The company got $60 million in brownfield tax credits, administered by New York State Department of Taxation and Finance. Cost to the taxpayer = zero. These are tax credits paid against actual taxes owed
– and the company wouldn’t be paying those taxes if they didn’t set up the facility.
The company got 10 megawatts of hydropower, from New York Power Authority. Cost to the state = zero. I believe the NYPA is charging industrial clients for this power at the full cost of production (including capital). It is just that it is cheap to produce hydro-electricity and the NYPA is not adding in all the overhead and other costs that make electricity in NY among the most expensive in the USA. I argue that NB Power should do the same. Making industrial customers pay their share of NB Power’s overhead and other other indirect costs was fine when the rates were relatively competitive. Now that the rates are becoming a serious competitive disadvantage, we need to look at other options. For example, convert Colson Cove to a Nat Gas fired facility and offer the power “at the full cost of generating the power and directly distributing it to the customer” without all the additional costs. There are those that would argue this is not ‘fair’ to other rate payers. That may be true in some sense but if these rates are contributing to businesses closing their doors or prohibiting new investments, I think it is something we have to take seriously.
The company got $5 million in Empire Zone tax credits. Cost to the state = ??. I think these tax credits are also based on taxes owed (http://www.tax.ny.gov/bus/multi/qeze.htm
). Again, if Norampac doesn’t set up in NY, the state doesn’t get the taxes anyway.
The company got $3.5 million from the New York State Energy and Research Development Authority to purchase/install energy-efficient systems (will conserve 31 million kilowatt hours of electricity annually).
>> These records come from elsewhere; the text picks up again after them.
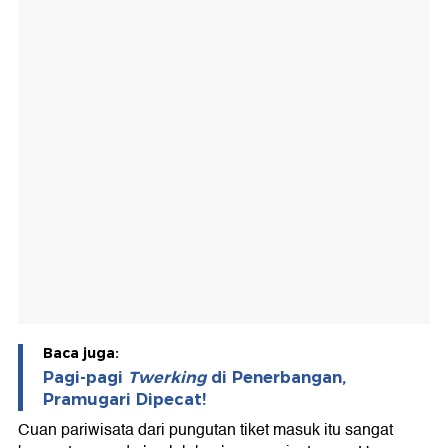
Baca juga:
Pagi-pagi
Twerking
di Penerbangan,
Pramugari Dipecat!
Cuan pariwisata dari pungutan tiket masuk itu sangat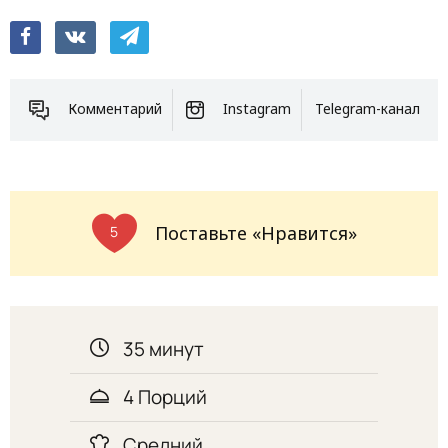
Комментарий
Instagram
Telegram-канал
Поставьте «Нравится»
5
35 минут
4 Порций
Средний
This is a cash benefit but it is part of state and federal programming to encourage energy efficiency.
The company got a $500,000 utility infrastructure grant, through National Grid’s Capital Investment Incentive program, and various resources from Niagara County Employment and Training, and the Niagara Falls Water Board.
It looks to me like if you back out the tax credits, there isn’t much taxpayer cash on the table here. The company makes a $400 million+ investment, creates over 100 jobs at $80k per job and the state forgoes some taxes for 20 years. Meanwhile, the state generates around $1.5 million per year in taxes off the employment income generated at the plant.
If that plant was in New Brunswick, they wouldn’t be paying HST on business costs (which they would be in NY but the tax credit program covers sales tax). Their corporate tax rate would be lower here (reducing the impact of the tax credits). They could receive energy efficiency programming (there are federal programs for this) and they could receive training support (there are programs for this).
It seems to me the only two roadblocks to NB being competitive for this NORAMPAC plant (aside from fibre issues – I don’t know the impact of this) would be the tax breaks and the cheap power. I argue we should look at tax breaks because the NB government generates over 90% of its tax revenue from a new industrial project such as this off employment income anyway. If the company sets up here and you waive all their taxes – income and property (the 10 percent) – the province loses nothing (over status quo) and gains (90 percent) a couple of million per year for 20 or 30 years in employment income-based taxation.
I know that a lot of folks don’t like this talk but please understand the important difference between cash grants (or forgiveable loans) and tax breaks. One is taxpayer dollars out the door and one is ‘foregoing a small part of a future tax stream – 10 percent or so – to get 90 percent). This risk burden is eliminated (no Atcons) and to the company a tax break is the same as cash (only spread out over a longer time horizon).
You get the same effect by dropping tax rates across the board but, as I have said before, you also lose the tax revenue from the 95% of businesses that are here because the market is here and they ain’t goin’ anywhere. Those guys should pay a competitive rate of taxes.